### INSTRUCTION
For every record beneath this instruction, give an exact repetition, omitting images.

** Opening DATA TO PROCESS block **

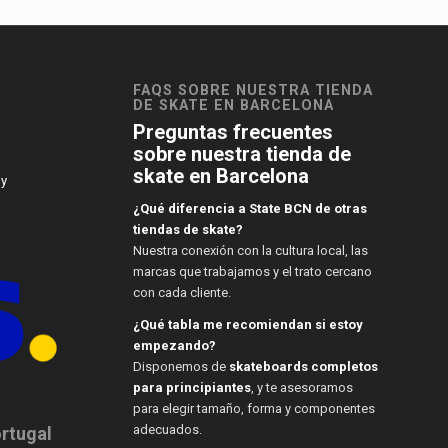
FAQS SOBRE NUESTRA TIENDA
DE SKATE EN BARCELONA
Preguntas frecuentes
sobre nuestra tienda de
skate en Barcelona
 y
¿Qué diferencia a State BCN de otras
tiendas de skate?
Nuestra conexión con la cultura local, las
marcas que trabajamos y el trato cercano
con cada cliente.
¿Qué tabla me recomiendan si estoy
empezando?
Disponemos de
skateboards completos
para principiantes
, y te asesoramos
para elegir tamaño, forma y componentes
adecuados.
ortugal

** Closing DATA TO PROCESS block **

### ANSWER BOX
FAQS SOBRE NUESTRA TIENDA
DE SKATE EN BARCELONA
Preguntas frecuentes
sobre nuestra tienda de
skate en Barcelona
 y
¿Qué diferencia a State BCN de otras
tiendas de skate?
Nuestra conexión con la cultura local, las
marcas que trabajamos y el trato cercano
con cada cliente.
¿Qué tabla me recomiendan si estoy
empezando?
Disponemos de
skateboards completos
para principiantes
, y te asesoramos
para elegir tamaño, forma y componentes
adecuados.
ortugal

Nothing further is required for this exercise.